The Five Rivers event is inviting special guests from South Dakota — a group of Oglala Lakota youth from the Pine Ridge Reservation. Because of the devastating statistics on alcoholism and suicide at Pine Ridge, Bedard hopes to expose the youth to the positive aspects of their indigenous culture and seed some hope to take back with them. Though space is reserved for a small group in Yellow Springs, Bedard hopes local residents will volunteer as backup hosts in case more youth than expected arrive next week.

If Black Elk, the Lakota elder whose philosophy and vision was recorded by an American writer in the 1932 transcription, “Black Elk Speaks,” foresaw the fall of the Native American way of life, he also predicted a healing and reunion at some point in the future. Bedard quoted a piece of wisdom common to many Native American people that what we do today will affect those seven generations ahead of us. It has been nearly that long since the Battle at Wounded Knee near Pine Ridge in 1890 marked the end of the western frontier. It is time to mend that sacred hoop of humanity that was broken so long ago, Bensman said.

“To mend the sacred hoop is to acknowledge that we are all equal when we stand together in a circle as one,” he said.

Allen’s perspective also hinges on unity.

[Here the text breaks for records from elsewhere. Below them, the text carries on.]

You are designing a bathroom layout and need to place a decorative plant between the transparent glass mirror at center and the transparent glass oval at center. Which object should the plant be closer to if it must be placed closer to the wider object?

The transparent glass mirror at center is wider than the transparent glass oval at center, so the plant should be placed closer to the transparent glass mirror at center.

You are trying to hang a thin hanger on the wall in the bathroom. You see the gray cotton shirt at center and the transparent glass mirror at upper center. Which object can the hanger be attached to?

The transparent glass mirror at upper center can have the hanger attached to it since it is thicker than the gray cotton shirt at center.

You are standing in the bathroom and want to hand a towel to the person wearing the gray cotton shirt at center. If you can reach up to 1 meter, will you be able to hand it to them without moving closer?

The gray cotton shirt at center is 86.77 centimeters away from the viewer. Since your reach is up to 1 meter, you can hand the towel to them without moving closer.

“To me ‘mending the sacred hoop’ is about restoring right relationships between human beings, as well as between humans and the rest of our natural and sacred world. In a culture where divisions separate those of different race, religion, gender and socio-economoic status from one another, we all need to come together to sit in a circle where each unique individual is honored as sacred equals,” he wrote in an email this week. “At the level of the heart all beings have the desire to express and receive love. Let that energy be the healing force that mends this sacred hoop of life for all those who have gone before us, for those who are here now, and for the seven generations to come.”